**Selected extract**
Effects of treatments on the four walnut cultivars

Walnut trees were detected with blight disease and all cultivars were infected with Xanthomonas. Accordingly, the selected cultivars had different levels of susceptibility (Table 1). Blight disease was most prevalent (by more than 85%) in each cultivar on the 16th day dpi (Fig. 1). Fruit rot and blackening were recurrent symptoms in all four cultivars at 16 dpi, although the sizes of lesions varied. The average diameter of lesions on the fruits of each treatment was used as a measure of walnut resistance against pathogenic activity. On the 16th dpi, the difference of lesion size between ‘Xiluo 2’ and ‘Xifu 2’ was the largest, meaning that ‘Xifu 2’ was the most susceptible, whereas ‘Xiluo 2’ was the most resistant (Fig. 2).

Table 1

The disease index and resistance evaluation of different cultivars to walnut blight
Cultivar	Disease index	Resistance
Xiangling	41.35±2.87^b	Moderate susceptibility
Xluo 2	23.69±3.15^c	Resistance
Yuanfeng	38.07±3.21^b	Moderate resistance
Xifu 2	57.67±2.33^a	Susceptibility

Antioxidant Activity

After inoculation with the pathogen, SOD activity increased in the outset but then decreased. This pattern of change was observable in all four cultivars. On day 0, the SOD activity of all cultivars that were infected with the pathogen was significantly lower than that of the control. Four days after inoculation, the SOD activity staged an obvious increase. The growth rates of ‘Xiangling’ and ‘Xiluo 2’ reached 93% and 97%, respectively, whereas those on ‘Yuanfeng’ and ‘Xifu 2’ reached 108% and 158%, respectively. The activity of SOD, after infection with the pathogen, began to decrease rapidly and was significantly lower than that of the control on the 8th day. In terms of the SOD level on the 16th day, there was no significant difference between the control and the inoculated samples of three cultivars, except that the SOD in ‘Xiluo 2’ was significantly higher than that of the control (Table 2).

Table 2

SOD Activity (U·g^-1 FW·h^-1)

**Raw data**
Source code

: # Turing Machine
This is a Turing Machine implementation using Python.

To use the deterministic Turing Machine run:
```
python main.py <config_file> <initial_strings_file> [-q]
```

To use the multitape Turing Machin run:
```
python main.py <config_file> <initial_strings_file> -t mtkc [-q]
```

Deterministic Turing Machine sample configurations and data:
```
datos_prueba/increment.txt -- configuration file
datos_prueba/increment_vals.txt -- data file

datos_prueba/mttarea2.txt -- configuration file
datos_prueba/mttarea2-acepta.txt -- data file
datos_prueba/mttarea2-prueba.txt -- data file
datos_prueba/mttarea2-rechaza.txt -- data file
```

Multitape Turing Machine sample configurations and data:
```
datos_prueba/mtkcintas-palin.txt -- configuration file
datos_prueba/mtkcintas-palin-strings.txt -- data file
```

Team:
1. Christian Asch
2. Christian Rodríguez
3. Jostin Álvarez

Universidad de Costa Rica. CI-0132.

**Assignment 1**
According to the walnut blight excerpt, which cultivar was the most susceptible at 16 dpi, judged by lesion size?
**Assignment 2**
From the walnut blight excerpt, copy the passage from "Walnut trees were" up to and including "resistant (Fig. 2).".
The data has no connection to the text.

**Response area 1**
'Xifu 2' was the most susceptible.

**Response area 2**
Walnut trees were detected with blight disease and all cultivars were infected with Xanthomonas. Accordingly, the selected cultivars had different levels of susceptibility (Table 1). Blight disease was most prevalent (by more than 85%) in each cultivar on the 16th day dpi (Fig. 1). Fruit rot and blackening were recurrent symptoms in all four cultivars at 16 dpi, although the sizes of lesions varied. The average diameter of lesions on the fruits of each treatment was used as a measure of walnut resistance against pathogenic activity. On the 16th dpi, the difference of lesion size between ‘Xiluo 2’ and ‘Xifu 2’ was the largest, meaning that ‘Xifu 2’ was the most susceptible, whereas ‘Xiluo 2’ was the most resistant (Fig. 2).